Senior leaders in Croydon are progressing well in implementing their improvement plan, Ofsted has said.
In its second monitoring visit since Croydon was rated inadequate in July 2017, inspectors found that senior leaders and managers have quickly responded to issues identified in the first monitoring visit.
“The local authority has invested a significant amount of additional resources to improve the quality of children’s services,” the inspection report added.
The visit focused on services for vulnerable adolescents and inspectors found services were “highly variable” and too many children receive an inadequate service.
The broad weaknesses in practice mirror the themes found in the first monitoring visit including a lack of management direction and oversight, lack of clarity in identifying the specific risks and clearly outlining what needs to happen to reduce risk. Written plans are generally of a poor quality, and are brief and generalised without specifically identifying risks. Written records are “highly variable in quality and content,” the report found.
The experience for some children had been negatively impacted by lack of suitable placement choice.
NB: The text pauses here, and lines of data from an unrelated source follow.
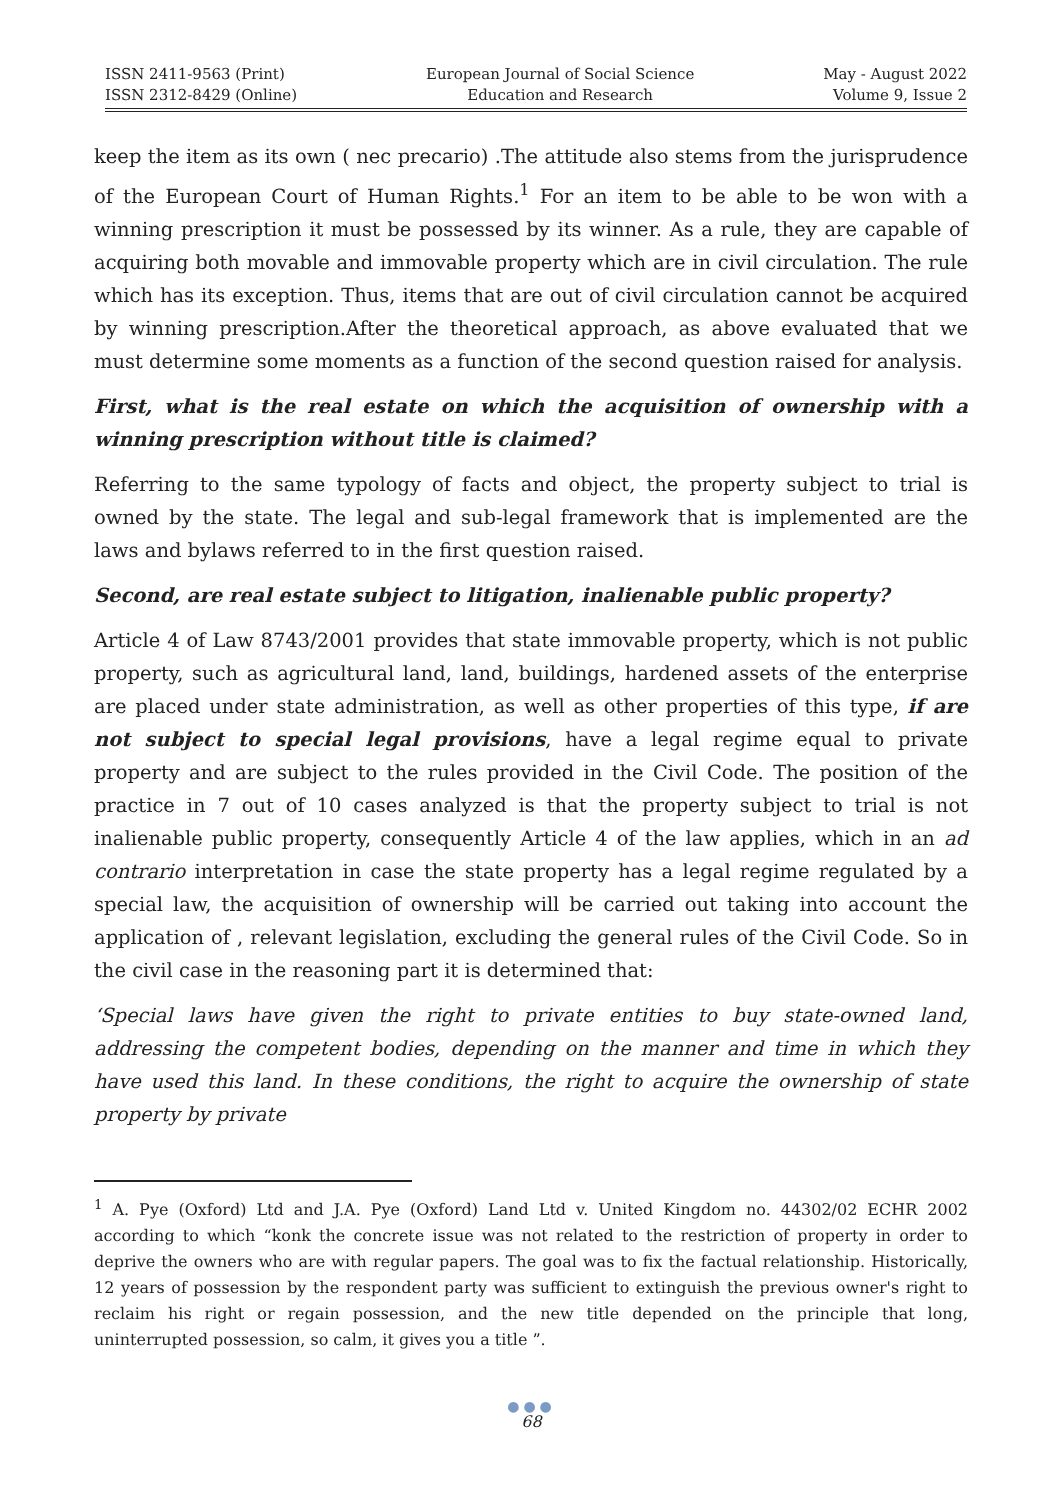ISSN 2411-9563 (Print)
ISSN 2312-8429 (Online)
European Journal of Social Science
Education and Research
May - August 2022
Volume 9, Issue 2
keep the item as its own ( nec precario) .The attitude also stems from the jurisprudence of the European Court of Human Rights.<sup>1</sup> For an item to be able to be won with a winning prescription it must be possessed by its winner. As a rule, they are capable of acquiring both movable and immovable property which are in civil circulation. The rule which has its exception. Thus, items that are out of civil circulation cannot be acquired by winning prescription.After the theoretical approach, as above evaluated that we must determine some moments as a function of the second question raised for analysis.
First, what is the real estate on which the acquisition of ownership with a winning prescription without title is claimed?
Referring to the same typology of facts and object, the property subject to trial is owned by the state. The legal and sub-legal framework that is implemented are the laws and bylaws referred to in the first question raised.
Second, are real estate subject to litigation, inalienable public property?
Article 4 of Law 8743/2001 provides that state immovable property, which is not public property, such as agricultural land, land, buildings, hardened assets of the enterprise are placed under state administration, as well as other properties of this type, if are not subject to special legal provisions, have a legal regime equal to private property and are subject to the rules provided in the Civil Code. The position of the practice in 7 out of 10 cases analyzed is that the property subject to trial is not inalienable public property, consequently Article 4 of the law applies, which in an ad contrario interpretation in case the state property has a legal regime regulated by a special law, the acquisition of ownership will be carried out taking into account the application of , relevant legislation, excluding the general rules of the Civil Code. So in the civil case in the reasoning part it is determined that:
‘Special laws have given the right to private entities to buy state-owned land, addressing the competent bodies, depending on the manner and time in which they have used this land. In these conditions, the right to acquire the ownership of state property by private
<sup>1</sup> A. Pye (Oxford) Ltd and J.A. Pye (Oxford) Land Ltd v. United Kingdom no. 44302/02 ECHR 2002 according to which “konk the concrete issue was not related to the restriction of property in order to deprive the owners who are with regular papers. The goal was to fix the factual relationship. Historically, 12 years of possession by the respondent party was sufficient to extinguish the previous owner's right to reclaim his right or regain possession, and the new title depended on the principle that long, uninterrupted possession, so calm, it gives you a title ”.
●●●
68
Drift and delay were seen for some children, particularly in pathway planning.
Staff turnover and the high number of agency staff, currently at 41%, mean that some children have too many changes of social worker which impacts on the development of a secure social work relationship. The continuity of social workers for children looked after is more stable. Services are benefiting from the additional investment, with higher staff numbers and smaller teams of six practitioners. Caseloads generally are at a reasonable level.
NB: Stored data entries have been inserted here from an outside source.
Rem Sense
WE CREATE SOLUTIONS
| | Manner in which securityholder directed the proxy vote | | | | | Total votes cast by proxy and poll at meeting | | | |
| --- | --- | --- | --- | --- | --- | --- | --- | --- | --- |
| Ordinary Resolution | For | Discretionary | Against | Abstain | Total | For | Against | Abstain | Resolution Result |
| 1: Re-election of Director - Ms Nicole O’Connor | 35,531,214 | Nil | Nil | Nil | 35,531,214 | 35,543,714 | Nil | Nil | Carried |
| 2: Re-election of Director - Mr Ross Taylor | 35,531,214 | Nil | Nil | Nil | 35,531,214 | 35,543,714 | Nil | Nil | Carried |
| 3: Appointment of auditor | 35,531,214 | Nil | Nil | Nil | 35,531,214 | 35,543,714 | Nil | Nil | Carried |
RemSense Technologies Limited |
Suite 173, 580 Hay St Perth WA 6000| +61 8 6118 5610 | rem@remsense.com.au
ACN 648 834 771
Services for children who go missing from home or care or those at risk of being sexually exploited are highly variable in quality. Services are being restructured to provide a coherent specialism and align support to youth offending, ‘missing’, child sexual exploitation, two specialised adolescent services and other aspects of high-risk, including female genital mutilation and radicalisation. This is underway, but not yet fully in place. It has enabled a closer focus on children who go missing, with a daily ‘missing’ meeting and a change to the process for offering return home interviews. There is an improving take-up of return home interviews, with a completion rate of 62% in February, but timeliness is poor, with only 36% of interviews undertaken within 72 hours.
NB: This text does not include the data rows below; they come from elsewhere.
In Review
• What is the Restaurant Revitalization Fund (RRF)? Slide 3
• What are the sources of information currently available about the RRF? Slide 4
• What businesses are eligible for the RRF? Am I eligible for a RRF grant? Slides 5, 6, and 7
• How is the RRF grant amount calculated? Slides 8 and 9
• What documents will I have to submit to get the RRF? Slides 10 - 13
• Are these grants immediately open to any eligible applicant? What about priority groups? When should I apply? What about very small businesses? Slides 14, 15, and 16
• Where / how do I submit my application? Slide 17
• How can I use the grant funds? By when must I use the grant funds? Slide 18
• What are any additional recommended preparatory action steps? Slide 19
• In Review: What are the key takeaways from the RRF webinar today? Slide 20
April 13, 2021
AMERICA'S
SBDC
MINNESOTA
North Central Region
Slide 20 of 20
The local authority is currently instigating a process for conducting return home interviews for children who go missing and are placed at a distance, but this is not yet embedded.
Inspectors were consistently impressed with the quality of frontline practitioners and said they displayed a good awareness of the needs of the children they worked with and a real commitment to ensuring that they engaged well with children.
Children facing the highest risks in Croydon are known and thresholds are understood. All cases seen during this visit showed that children were receiving a service appropriate to their level of need, including escalation to child protection plans and becoming looked after.
The report concludes that in summary, senior leaders and managers have acted promptly to put in place effective means for improvement. They have progressed actions since the first monitoring visit and have a clear understanding of what they need to do to continue to improve.
Positive steps include:
“However, the impact on children still remains too variable and this is particularly relevant for vulnerable adolescents, where the risks are highest. The service for these children remains weak at this point of transition and development, with an urgent need for improved management oversight,” the report concluded.